There is a difference between the above calculation result of 15% and the actual low energy consumption rate of 22%, but this is due to the rough patterning model used to simplify calculations. It should be noted that the present invention is not limited to the above-mentioned embodiments, but can also be employed in a walking house furnace or the like, and the heat source may be an oil burner, electric heat, or the like.

In view of the effects of the embodiments and calculations of the present invention, the present invention exhibits extremely excellent effects in reducing fuel consumption and improving combustion efficiency.

[Brief explanation of the drawing]

FIG. 1 is a schematic sectional view showing an example of equipment used in an embodiment of the present invention, FIG. 2 is a diagram showing a heat pattern according to the present invention, and FIG. 3 is a fuel consumption amount according to a conventional example and the present invention.

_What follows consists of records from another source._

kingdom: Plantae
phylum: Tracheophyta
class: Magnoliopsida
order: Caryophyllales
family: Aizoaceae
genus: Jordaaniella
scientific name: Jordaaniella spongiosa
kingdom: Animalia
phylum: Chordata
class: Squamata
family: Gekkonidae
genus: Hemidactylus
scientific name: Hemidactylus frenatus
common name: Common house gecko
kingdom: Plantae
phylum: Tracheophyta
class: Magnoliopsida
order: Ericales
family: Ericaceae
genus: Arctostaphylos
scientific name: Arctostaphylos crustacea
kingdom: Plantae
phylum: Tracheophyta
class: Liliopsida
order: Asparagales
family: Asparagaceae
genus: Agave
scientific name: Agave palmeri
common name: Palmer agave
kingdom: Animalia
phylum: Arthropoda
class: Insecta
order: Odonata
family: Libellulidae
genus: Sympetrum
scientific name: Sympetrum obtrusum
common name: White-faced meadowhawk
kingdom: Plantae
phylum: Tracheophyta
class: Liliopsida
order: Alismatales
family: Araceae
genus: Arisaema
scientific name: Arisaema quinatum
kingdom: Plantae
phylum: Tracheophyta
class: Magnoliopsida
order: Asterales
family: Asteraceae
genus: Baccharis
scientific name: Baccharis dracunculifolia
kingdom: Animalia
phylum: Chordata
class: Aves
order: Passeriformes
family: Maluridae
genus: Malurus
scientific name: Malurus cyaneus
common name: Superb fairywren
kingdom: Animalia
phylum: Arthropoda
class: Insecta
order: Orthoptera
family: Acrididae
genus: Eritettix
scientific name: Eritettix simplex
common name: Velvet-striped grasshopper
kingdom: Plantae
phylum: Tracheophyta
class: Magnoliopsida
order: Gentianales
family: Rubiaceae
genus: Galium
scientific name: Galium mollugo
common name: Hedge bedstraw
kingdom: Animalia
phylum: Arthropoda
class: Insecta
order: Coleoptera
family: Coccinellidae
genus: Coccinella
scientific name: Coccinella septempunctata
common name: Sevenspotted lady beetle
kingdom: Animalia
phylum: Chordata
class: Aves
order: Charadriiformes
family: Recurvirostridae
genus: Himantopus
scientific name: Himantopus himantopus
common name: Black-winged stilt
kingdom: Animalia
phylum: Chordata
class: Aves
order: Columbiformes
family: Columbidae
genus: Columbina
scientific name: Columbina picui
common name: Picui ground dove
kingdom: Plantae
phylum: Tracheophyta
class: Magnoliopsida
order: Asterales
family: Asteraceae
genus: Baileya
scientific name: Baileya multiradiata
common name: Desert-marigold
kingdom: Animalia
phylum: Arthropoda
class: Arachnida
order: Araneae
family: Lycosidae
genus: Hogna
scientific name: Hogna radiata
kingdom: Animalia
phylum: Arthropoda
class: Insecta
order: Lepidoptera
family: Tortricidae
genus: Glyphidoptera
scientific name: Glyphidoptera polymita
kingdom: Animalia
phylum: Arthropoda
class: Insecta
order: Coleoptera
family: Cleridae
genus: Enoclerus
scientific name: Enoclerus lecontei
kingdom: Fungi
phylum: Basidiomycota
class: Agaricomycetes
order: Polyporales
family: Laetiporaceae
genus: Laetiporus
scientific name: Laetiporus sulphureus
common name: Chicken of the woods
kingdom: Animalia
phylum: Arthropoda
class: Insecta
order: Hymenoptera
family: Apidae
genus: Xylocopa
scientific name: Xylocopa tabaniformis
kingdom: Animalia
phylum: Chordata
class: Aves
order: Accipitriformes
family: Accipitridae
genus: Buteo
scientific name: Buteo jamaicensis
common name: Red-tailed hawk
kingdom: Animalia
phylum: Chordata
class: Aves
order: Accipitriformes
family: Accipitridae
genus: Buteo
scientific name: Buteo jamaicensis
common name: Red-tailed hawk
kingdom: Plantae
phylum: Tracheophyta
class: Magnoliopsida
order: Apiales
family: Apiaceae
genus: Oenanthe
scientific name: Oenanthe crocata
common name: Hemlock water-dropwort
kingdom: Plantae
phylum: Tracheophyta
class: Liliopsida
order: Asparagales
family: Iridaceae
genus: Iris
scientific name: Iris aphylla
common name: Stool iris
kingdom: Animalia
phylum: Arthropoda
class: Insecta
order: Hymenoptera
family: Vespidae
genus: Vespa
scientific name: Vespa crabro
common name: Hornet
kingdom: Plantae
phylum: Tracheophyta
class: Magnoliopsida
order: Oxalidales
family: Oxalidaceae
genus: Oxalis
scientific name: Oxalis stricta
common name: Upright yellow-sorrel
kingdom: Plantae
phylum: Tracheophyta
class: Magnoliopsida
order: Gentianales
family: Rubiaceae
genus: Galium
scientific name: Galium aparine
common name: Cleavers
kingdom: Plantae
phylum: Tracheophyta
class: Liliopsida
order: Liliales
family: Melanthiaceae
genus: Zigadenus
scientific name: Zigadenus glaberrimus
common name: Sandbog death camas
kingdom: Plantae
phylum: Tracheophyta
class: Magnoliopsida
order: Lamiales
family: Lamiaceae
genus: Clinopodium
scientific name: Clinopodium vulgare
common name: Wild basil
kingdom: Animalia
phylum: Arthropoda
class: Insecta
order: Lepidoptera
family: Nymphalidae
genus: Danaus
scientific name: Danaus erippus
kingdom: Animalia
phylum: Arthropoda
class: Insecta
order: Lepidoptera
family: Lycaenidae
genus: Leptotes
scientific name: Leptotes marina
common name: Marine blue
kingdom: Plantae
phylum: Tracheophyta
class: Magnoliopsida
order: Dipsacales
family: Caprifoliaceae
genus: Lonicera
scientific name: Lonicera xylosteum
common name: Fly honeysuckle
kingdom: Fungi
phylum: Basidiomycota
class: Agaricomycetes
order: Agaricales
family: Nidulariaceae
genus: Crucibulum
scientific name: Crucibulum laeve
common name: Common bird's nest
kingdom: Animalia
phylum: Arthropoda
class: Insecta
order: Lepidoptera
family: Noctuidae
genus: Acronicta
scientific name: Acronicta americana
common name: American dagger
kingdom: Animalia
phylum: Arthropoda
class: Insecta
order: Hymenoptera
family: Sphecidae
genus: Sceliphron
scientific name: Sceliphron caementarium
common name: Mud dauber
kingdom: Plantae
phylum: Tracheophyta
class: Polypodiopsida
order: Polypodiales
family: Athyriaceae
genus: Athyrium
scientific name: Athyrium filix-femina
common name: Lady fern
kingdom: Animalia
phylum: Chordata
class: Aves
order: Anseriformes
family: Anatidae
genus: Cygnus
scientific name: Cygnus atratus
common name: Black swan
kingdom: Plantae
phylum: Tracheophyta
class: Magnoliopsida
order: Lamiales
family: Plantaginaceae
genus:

FIG. 4 is an explanatory diagram of a calculation example. 1... Continuous heating furnace, 7... Heat target, 8... Heat source.

Claims (1)

[Claims] 1. In a continuous heating furnace in which heat sources are provided at the upper and lower parts of the furnace, and the object to be heated passes through the middle part, the heat quantity of the upper heat source is larger than that of the lower heat source so that the upper zone of the furnace atmosphere is higher than the lower zone. A method for controlling the temperature inside a continuous heating furnace, which is characterized by actively increasing the amount of heat transferred from the upper zone to the heated object.